- _Document section_:
.....
What the investment means
Admittedly, the investment could be transformative for IBM. The company spent only $321 million in capital expenditures (capex) during the first quarter of 2025 and $1.1 billion in 2024. Hence, a plan to invest an average of $30 billion per year for the next five years could bring significant change to this business.
The move is likely encouraging to IBM bulls, who may be happy with Krishna's revamping of the company but are disappointed by the growth rate. Thanks to the $34 billion purchase of Red Hat in 2019, IBM made itself a leader in the hybrid cloud and made critical advancements in artificial intelligence (AI).
Also, investments in supercomputing could make it a leader in supercomputing and, later, quantum computing as that technology becomes more prominent.
Nonetheless, in Q1, revenue of $14.5 billion grew by only 1% year over year. Although the software segment grew revenue by 8% over that period, the company's other three segments experienced a revenue decline.
.....
- _Dataset section_:

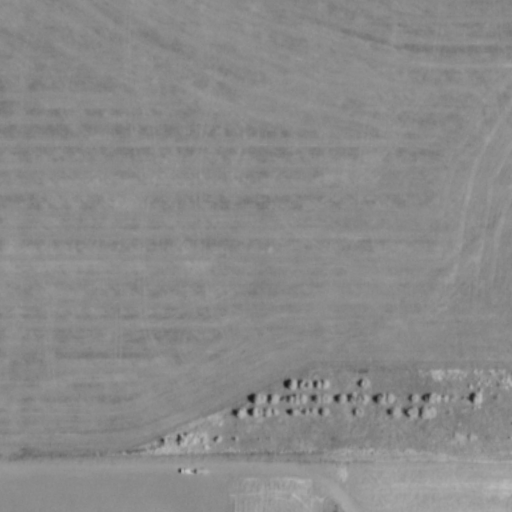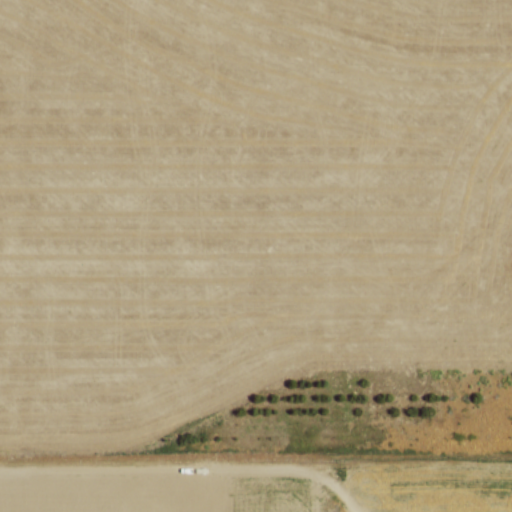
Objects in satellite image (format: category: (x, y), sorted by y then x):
crop: (220, 209)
.....
- _What you will do_:
1) According to the IBM investment passage, how much did IBM spend on capital expenditures in the first quarter of 2025?
2) List every dollar amount that appears in the IBM investment passage.
3) Write the next paragraph of the IBM investment passage, picking up after its final sentence.

- _Task-by-task outputs_:
1) $321 million.

2)
- $321 million
- $1.1 billion
- $30 billion
- $34 billion
- $14.5 billion

3)
That probably means IBM will have to improve the performance of most of its businesses to maintain stock price growth. Although the 40% rise in the stock price bodes well for IBM, its 41 P/E ratio may limit near-term growth without significant improvement.
Funding the $150 billion
Moreover, investors have good reason to wonder how IBM will fund its capex investments. As of the end of Q1, IBM holds about $17 billion in liquidity. Plus, it expects to generate $13.5 billion in free cash flow in 2025, improving on the $12.7 billion reported in 2024.